▶ **Belge alıntısı**:

▶

Suriye Devriminin yıldönümü nedeniyle Özgür-Der Adana Temsilciliği tarafından bugün İnönü Parkında saat 14.00’de gerçekleştirilen eylemde Esed, İran, Rusya ve Batı Emperyalizmi protesto edildi.
Basın açıklamasının sunumunu yapan Recai Aguş, “Yarım asra yakın süredir Suriye’de dikta rejimini sürdüren Esed ailesinin halka karşı topyekûn katliamlara başlamasının üstünden 5 yıl geçti. 6. Yılına giren Suriye direnişi 40 bini kadın ve çocuk olmak üzere 500 bin şehit ile yoluna devam ediyor. Zalim Esad’ı ayakta tutmak için her türlü desteği veren İran başta olmak üzere Rusya ve Batılı Emperyalistler masum halkı katlediyorlar. Varil bombaları, scud füzeleri ve hatta kimyasal silahlara kadar insanlık dışı her türlü yöntem ile kanı dökülen, işkenceye uğrayan Suriyeli kardeşlerimiz Müslümanların yüz akı olmayı sürdürüyor.

◀

▶ **Görev yönergeleri**:
1. Suriye eylemi haberine göre şu ifadelerin doğru olup olmadığını belirtin: (a) Eylem İnönü Parkında saat 14.00'te yapıldı. (b) Açıklamaya göre Suriye direnişi 6. yılına girdi. (c) Açıklamada şehit sayısı 40 bin olarak veriliyor. Her biri için evet ya da hayır deyip kararı belirleyen sözleri haberden aynen alıntılayın.
2. Suriye eylemiyle ilgili haberi bittiği yerden devam ettirin.
Kayıtlar başka bir kaynaktan alınmıştır.

▶ **Veri kümesi kayıtları**:
▶

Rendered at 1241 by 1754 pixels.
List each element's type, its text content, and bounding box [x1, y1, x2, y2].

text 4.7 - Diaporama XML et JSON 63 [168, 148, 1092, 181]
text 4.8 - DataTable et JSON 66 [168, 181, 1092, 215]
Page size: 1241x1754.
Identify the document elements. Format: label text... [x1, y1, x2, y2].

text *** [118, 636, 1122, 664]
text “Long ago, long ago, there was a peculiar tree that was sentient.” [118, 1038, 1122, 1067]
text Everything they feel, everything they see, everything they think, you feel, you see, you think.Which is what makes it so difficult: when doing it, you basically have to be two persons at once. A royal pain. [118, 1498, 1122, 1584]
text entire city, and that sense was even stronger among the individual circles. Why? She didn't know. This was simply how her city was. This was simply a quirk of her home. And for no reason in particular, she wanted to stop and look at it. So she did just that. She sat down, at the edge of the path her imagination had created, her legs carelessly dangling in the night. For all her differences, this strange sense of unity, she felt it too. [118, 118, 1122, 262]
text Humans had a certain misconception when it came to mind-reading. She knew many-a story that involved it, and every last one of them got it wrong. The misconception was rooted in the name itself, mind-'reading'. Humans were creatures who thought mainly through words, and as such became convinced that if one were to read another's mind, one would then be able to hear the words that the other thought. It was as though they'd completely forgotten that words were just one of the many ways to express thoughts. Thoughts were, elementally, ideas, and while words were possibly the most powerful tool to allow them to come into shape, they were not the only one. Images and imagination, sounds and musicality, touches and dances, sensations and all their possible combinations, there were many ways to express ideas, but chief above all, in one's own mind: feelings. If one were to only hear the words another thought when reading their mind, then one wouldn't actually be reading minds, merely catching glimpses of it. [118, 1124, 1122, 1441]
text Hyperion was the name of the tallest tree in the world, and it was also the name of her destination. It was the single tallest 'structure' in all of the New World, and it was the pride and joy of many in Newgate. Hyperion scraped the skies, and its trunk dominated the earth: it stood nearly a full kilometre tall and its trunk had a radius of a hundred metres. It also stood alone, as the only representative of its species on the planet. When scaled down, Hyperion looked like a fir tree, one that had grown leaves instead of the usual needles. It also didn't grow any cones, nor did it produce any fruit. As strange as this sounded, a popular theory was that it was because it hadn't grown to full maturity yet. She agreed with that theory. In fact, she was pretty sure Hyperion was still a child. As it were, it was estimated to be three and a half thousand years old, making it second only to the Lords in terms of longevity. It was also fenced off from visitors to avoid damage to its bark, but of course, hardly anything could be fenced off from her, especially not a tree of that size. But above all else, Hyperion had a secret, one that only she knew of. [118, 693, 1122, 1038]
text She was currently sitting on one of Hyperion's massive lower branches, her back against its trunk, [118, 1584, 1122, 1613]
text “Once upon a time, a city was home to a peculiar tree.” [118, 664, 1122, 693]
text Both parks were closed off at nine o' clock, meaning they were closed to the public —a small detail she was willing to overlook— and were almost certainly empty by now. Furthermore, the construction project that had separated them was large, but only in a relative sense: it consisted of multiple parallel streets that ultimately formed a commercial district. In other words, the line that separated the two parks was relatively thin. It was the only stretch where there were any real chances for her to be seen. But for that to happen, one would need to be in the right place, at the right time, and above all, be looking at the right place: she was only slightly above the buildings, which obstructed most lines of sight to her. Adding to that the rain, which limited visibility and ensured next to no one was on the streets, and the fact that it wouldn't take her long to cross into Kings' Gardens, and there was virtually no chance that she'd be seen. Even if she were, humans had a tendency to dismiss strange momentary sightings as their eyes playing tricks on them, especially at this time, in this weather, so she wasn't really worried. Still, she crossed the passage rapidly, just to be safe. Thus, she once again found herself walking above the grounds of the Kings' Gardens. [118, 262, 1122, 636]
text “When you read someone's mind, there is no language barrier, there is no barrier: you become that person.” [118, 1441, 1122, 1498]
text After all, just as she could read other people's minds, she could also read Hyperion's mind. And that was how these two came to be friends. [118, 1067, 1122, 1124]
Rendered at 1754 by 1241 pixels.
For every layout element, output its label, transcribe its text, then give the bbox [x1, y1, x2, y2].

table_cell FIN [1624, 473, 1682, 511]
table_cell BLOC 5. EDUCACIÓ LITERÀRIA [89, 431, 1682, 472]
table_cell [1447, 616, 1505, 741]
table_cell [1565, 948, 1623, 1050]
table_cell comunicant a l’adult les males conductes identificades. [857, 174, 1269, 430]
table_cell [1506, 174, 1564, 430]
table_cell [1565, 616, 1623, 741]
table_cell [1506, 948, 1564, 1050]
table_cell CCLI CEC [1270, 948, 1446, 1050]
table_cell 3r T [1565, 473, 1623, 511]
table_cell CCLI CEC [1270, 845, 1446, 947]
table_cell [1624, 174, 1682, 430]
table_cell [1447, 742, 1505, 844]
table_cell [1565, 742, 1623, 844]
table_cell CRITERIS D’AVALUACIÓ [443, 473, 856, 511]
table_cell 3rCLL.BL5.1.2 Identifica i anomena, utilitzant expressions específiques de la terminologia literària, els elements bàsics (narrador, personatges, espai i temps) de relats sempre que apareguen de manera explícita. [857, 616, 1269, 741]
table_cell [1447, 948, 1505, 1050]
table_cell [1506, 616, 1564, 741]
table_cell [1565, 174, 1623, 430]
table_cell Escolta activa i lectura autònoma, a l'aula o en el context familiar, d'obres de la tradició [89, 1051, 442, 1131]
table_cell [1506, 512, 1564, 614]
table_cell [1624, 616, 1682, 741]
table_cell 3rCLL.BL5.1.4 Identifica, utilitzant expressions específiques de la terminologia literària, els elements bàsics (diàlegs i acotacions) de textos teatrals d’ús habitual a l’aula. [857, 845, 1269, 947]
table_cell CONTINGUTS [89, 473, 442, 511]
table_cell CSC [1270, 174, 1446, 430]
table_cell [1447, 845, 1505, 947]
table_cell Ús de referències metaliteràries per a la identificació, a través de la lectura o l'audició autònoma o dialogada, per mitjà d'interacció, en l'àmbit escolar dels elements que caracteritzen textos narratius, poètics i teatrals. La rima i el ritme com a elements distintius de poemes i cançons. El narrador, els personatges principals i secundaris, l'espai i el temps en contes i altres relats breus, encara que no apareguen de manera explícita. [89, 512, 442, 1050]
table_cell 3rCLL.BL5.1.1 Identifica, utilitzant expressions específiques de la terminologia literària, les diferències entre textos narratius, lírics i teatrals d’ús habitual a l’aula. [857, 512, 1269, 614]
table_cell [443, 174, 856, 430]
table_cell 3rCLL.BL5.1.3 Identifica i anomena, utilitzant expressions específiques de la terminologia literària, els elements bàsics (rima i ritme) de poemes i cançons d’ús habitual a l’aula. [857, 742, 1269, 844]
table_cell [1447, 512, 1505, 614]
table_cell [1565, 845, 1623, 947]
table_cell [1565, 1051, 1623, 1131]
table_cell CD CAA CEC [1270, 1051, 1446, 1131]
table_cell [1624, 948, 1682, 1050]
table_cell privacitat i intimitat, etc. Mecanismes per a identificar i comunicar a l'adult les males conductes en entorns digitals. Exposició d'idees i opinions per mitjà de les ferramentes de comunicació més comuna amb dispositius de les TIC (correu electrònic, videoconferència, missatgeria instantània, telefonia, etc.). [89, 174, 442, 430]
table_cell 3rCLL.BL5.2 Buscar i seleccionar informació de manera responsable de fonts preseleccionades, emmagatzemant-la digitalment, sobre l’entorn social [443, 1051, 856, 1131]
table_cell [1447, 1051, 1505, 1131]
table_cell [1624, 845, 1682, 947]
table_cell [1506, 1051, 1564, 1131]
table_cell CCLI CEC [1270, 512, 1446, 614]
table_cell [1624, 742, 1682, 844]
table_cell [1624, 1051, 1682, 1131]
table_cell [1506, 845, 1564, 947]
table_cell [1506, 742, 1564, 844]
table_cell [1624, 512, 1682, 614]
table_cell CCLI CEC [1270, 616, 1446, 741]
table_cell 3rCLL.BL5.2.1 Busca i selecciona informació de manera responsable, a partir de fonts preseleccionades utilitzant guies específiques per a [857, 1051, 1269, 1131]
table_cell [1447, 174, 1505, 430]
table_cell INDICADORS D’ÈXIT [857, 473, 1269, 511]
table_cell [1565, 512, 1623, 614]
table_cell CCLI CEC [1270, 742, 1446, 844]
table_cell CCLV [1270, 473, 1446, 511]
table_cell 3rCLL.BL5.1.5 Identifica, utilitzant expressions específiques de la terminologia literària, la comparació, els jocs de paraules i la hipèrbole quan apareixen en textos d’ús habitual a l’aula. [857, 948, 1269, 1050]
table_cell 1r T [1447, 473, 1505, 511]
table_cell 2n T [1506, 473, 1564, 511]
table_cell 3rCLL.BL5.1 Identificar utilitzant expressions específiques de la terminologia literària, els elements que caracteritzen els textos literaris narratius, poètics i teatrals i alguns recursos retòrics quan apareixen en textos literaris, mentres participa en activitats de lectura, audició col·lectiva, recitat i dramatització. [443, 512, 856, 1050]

◀

▶ **Alıştırma yanıtları**:
1.
(a) Evet: "bugün İnönü Parkında saat 14.00’de gerçekleştirilen eylemde"
(b) Evet: "6. Yılına giren Suriye direnişi"
(c) Hayır: "40 bini kadın ve çocuk olmak üzere 500 bin şehit"

2.
Mücahitler onca imkansızlıklara rağmen, her türlü desteği eksiksiz alan Baas rejimine karşı direndiler. Şüphe yok ki bunca olup bitenlere karşı hakkıyla en yüksek ses Türkiye’den çıktı. Büyük bir erdemlilik örneği gösteren Türkiye hükümeti adil bir tutum sergileyerek tüm dünya mazlumlarının ve halklarının yanında diktatörlerin ise karşısında durmayı başardı. Gerçek şu ki zalimler mazlumların elleriyle bir gün diz çöktürülmekten kurtulamayacaklar. Allah zalimlerin yaptıklarından bihaber değildir.” dedi.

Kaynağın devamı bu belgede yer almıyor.